I don't know what they mean by, 'We're not Indians,' or be terminated, you know. you know. But I said in my mind, 'I'm always going to be an Indian.' And they felt the same way. [door closes, horse neighs] We would go to rodeos, and at some of the rodeos, you have to be an enrolled tribal member of a federally recognized tribe. They didn't recognize the Klamaths. And here I am sitting on my horse wanting to get into a rodeo, an Indian rodeo, and they wouldn't let us in. So that was something I felt was really wrong, 'cause I was thinking in my mind, 'If I'm not an Indian, then what am I?' You know. And, 'cause I'm not a white person. I'm not a Japanese person, or whatever. People made fun of us for being Klamath Indians. [cough] A lot of them said we were sellouts, and called us white people.
We really lost a lot when they took that away from us. Myself, I never did feel that I wasn't an Indian or anything like that, but it did make a lot of people feel that way. They just said, well, I'm not an Indian anymore. [laughter] As the years went by, the Klamaths had to face that they had lost their land, they had lost their money, and they had lost their identity. The Klamath's problems grew worse. The only thing that I can see that the monetary figure had done for my people. And that's to make them extinct. Since termination, I'd say I'd say about the first 5, 10 years, I went to a lot of funerals.

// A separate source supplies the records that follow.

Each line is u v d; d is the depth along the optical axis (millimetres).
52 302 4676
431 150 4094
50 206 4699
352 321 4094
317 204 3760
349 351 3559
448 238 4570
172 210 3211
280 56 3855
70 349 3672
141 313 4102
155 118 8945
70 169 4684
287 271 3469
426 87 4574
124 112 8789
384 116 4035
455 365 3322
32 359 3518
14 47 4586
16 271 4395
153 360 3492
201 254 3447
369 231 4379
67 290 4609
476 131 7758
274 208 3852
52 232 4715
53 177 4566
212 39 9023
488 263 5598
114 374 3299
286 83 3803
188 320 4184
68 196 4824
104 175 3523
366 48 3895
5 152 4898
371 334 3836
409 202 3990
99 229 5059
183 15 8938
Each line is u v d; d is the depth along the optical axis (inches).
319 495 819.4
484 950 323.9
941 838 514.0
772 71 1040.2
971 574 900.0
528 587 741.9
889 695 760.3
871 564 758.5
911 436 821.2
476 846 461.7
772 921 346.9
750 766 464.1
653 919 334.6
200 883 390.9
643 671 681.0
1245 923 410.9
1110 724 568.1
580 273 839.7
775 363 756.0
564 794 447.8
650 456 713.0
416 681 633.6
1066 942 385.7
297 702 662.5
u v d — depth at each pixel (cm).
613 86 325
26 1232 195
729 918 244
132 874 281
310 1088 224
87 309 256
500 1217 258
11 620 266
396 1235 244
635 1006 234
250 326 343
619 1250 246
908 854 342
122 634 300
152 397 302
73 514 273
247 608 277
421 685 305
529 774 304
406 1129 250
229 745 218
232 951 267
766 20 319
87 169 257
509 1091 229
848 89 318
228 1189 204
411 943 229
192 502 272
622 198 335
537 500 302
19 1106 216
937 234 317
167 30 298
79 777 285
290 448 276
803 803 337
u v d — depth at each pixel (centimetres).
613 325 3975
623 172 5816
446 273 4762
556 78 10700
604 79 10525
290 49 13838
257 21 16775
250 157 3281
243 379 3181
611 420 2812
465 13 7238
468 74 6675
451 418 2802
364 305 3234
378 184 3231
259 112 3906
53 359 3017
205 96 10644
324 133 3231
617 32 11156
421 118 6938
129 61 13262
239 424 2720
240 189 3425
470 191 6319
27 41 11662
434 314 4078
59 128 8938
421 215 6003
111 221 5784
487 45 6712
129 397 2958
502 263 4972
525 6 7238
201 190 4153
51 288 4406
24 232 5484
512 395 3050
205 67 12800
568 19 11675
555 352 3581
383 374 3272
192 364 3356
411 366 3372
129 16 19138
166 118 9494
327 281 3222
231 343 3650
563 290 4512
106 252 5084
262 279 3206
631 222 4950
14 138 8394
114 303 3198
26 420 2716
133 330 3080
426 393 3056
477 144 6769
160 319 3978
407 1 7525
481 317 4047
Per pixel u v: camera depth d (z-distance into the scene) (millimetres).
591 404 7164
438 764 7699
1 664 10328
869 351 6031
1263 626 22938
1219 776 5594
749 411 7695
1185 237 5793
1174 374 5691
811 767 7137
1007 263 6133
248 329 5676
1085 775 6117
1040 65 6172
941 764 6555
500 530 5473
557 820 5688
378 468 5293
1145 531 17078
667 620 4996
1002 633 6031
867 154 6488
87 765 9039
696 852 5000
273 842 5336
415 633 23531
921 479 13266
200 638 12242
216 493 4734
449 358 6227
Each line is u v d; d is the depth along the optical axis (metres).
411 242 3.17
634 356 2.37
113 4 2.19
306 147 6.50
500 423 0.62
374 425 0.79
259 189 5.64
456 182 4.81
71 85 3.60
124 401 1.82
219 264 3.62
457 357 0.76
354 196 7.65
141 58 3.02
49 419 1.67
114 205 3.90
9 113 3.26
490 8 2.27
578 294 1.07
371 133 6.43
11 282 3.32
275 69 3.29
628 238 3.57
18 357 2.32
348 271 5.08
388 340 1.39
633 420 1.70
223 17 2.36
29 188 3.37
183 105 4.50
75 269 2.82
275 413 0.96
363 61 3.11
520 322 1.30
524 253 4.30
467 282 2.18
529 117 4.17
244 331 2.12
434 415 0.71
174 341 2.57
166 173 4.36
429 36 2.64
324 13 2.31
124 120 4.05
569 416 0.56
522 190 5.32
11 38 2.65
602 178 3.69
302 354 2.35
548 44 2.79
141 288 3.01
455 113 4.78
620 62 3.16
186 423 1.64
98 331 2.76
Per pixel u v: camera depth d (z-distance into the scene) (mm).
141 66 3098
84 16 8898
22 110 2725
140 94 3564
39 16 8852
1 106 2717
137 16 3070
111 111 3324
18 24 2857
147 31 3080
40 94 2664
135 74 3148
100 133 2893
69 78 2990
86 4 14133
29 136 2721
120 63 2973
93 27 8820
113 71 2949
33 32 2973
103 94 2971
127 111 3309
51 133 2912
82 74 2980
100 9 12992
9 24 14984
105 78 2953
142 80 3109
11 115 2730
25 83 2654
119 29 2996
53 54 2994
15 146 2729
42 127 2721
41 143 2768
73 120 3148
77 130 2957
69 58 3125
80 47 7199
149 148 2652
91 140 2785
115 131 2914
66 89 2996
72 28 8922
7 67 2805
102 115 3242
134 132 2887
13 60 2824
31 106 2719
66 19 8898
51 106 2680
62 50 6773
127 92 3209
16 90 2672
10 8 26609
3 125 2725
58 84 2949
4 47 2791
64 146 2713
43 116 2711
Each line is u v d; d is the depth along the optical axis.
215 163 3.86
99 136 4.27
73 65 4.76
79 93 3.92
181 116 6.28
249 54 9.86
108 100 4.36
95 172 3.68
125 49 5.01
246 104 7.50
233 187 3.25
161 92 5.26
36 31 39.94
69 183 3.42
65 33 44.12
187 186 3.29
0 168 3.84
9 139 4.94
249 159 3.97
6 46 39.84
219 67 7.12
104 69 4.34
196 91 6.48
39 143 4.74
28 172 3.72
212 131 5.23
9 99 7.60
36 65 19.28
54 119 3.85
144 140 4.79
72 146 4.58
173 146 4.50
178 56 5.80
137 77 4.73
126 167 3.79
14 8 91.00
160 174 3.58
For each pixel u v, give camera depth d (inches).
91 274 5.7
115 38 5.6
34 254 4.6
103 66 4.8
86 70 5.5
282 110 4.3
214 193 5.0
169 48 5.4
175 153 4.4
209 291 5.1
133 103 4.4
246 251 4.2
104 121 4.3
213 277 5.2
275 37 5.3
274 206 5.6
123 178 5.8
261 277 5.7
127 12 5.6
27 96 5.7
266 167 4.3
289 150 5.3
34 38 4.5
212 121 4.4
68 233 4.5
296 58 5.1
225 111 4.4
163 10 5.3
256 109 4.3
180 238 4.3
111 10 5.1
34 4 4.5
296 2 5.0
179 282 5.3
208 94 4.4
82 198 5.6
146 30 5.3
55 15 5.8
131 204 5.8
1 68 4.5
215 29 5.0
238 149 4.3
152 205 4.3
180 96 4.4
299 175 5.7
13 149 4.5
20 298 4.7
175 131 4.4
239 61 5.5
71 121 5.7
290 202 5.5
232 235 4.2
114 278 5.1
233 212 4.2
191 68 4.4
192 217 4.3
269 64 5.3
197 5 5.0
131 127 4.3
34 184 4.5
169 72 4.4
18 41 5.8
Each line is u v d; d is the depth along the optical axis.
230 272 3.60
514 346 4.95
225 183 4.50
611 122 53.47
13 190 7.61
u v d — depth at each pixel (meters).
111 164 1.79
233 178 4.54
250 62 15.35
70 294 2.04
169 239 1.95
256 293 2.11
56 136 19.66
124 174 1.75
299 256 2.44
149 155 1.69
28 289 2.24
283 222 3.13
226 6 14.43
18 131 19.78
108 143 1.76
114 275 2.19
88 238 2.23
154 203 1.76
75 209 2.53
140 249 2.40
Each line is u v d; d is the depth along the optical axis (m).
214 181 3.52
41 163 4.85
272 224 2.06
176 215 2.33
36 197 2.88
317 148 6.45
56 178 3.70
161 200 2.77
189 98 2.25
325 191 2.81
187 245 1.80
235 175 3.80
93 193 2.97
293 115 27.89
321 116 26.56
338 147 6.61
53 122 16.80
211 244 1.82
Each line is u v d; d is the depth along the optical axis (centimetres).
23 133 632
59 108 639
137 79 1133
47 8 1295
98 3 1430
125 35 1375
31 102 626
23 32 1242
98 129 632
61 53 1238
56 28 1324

I buried my whole family. There was a lot of alcoholism. And later on, drugs came into the scene. It had taken my family, and my graveyards, and it filled them up.
They did a lot of drinking and drugs, And, I know over half of our tribe is dead because of the termination policy. There was some kind of a survey made, where they found out that half of our tribe living in Klamath County died before they reached age 40. This is all a part of what termination did to the Klamath people. So much is not the same anymore. But the land is hurting. The animals are hurting. The water is hurting. And all because it was all taken away from us and out of our care, and out of our stewardship, and being so totally abused. And I cry inside. I cry for what is not there anymore. [music] My grandchildren's children will never, ever see any part of that kind of a life. They'll never have the opportunity to go down to the river and catch one of them big old ?Towong Fish for their grandmother, take home to cook.
They'll never see that. And the boys will never get a chance to go out on the hill, on their horse and shoot a deer. I don't think they'll see that back again, even close to what it was when I was a boy. [music] To understand the current impact of termination, you don't need to go any further than to look at the basic social and economic situation of the Klamath people. You have a society in desperation, one that was self-sufficient and in its own terms before termination, and one that today is just bankrupt, in terms of day-to-day needs, And burdened with problems that have a magnitude that I think most people in this country don't even begin to understand.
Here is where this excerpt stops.